■ Your goal ■
All lines in the records below from the line with "charging for it" through the line with "The recommendation was made at a Collegium" are to be given again exactly, both ends included; the pictures are to be left out.

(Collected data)
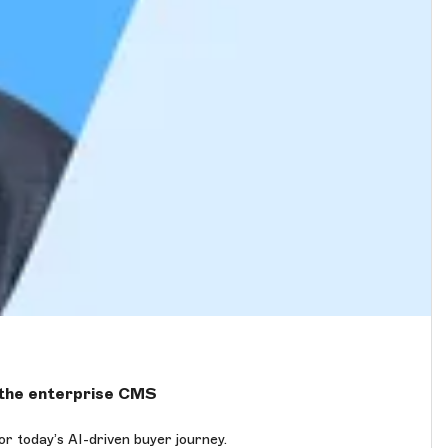
r the enterprise CMS
 today’s AI-driven buyer journey.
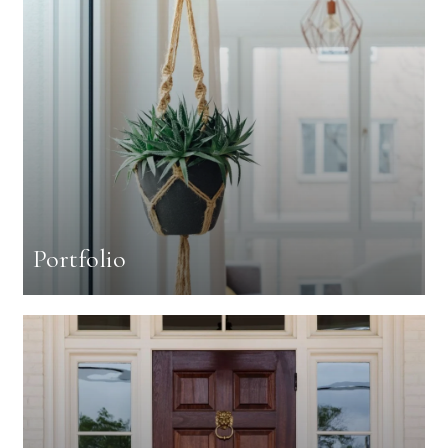
Portfolio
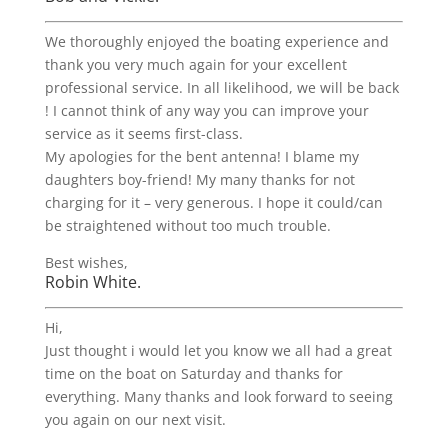
We thoroughly enjoyed the boating experience and
thank you very much again for your excellent
professional service. In all likelihood, we will be back
! I cannot think of any way you can improve your
service as it seems first-class.
My apologies for the bent antenna! I blame my
daughters boy-friend! My many thanks for not
charging for it – very generous. I hope it could/can
be straightened without too much trouble.
Best wishes,
Robin White.
Hi,
Just thought i would let you know we all had a great
time on the boat on Saturday and thanks for
everything. Many thanks and look forward to seeing
you again on our next visit.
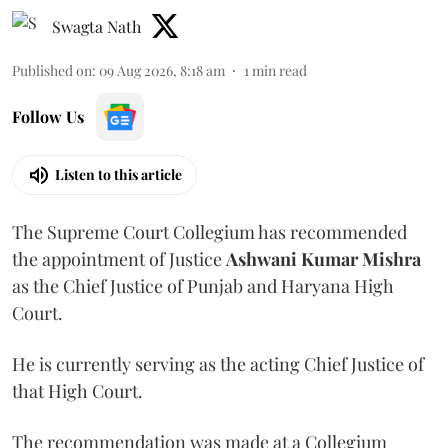
Swagta Nath
Published on
:
09 Aug 2026, 8:18 am
1
min read
Follow Us
Listen to this article
The Supreme Court Collegium has recommended
the appointment of Justice
Ashwani Kumar Mishra
as the Chief Justice of Punjab and Haryana High
Court.
He is currently serving as the acting Chief Justice of
that High Court.
The recommendation was made at a Collegium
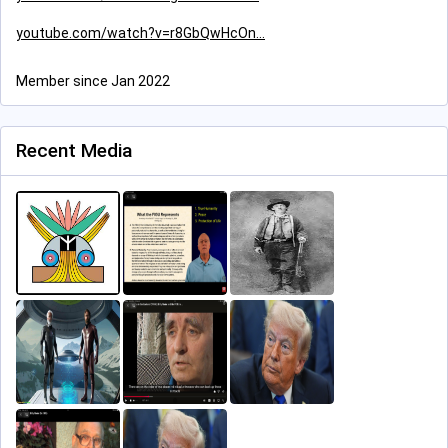
youtube.com/watch?v=r8GbQwHcOn
Member since Jan 2022
Recent Media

■ The answer ■
charging for it – very generous. I hope it could/can
be straightened without too much trouble.
Best wishes,
Robin White.
Hi,
Just thought i would let you know we all had a great
time on the boat on Saturday and thanks for
everything. Many thanks and look forward to seeing
you again on our next visit.
Swagta Nath
Published on
:
09 Aug 2026, 8:18 am
1
min read
Follow Us
Listen to this article
The Supreme Court Collegium has recommended
the appointment of Justice
Ashwani Kumar Mishra
as the Chief Justice of Punjab and Haryana High
Court.
He is currently serving as the acting Chief Justice of
that High Court.
The recommendation was made at a Collegium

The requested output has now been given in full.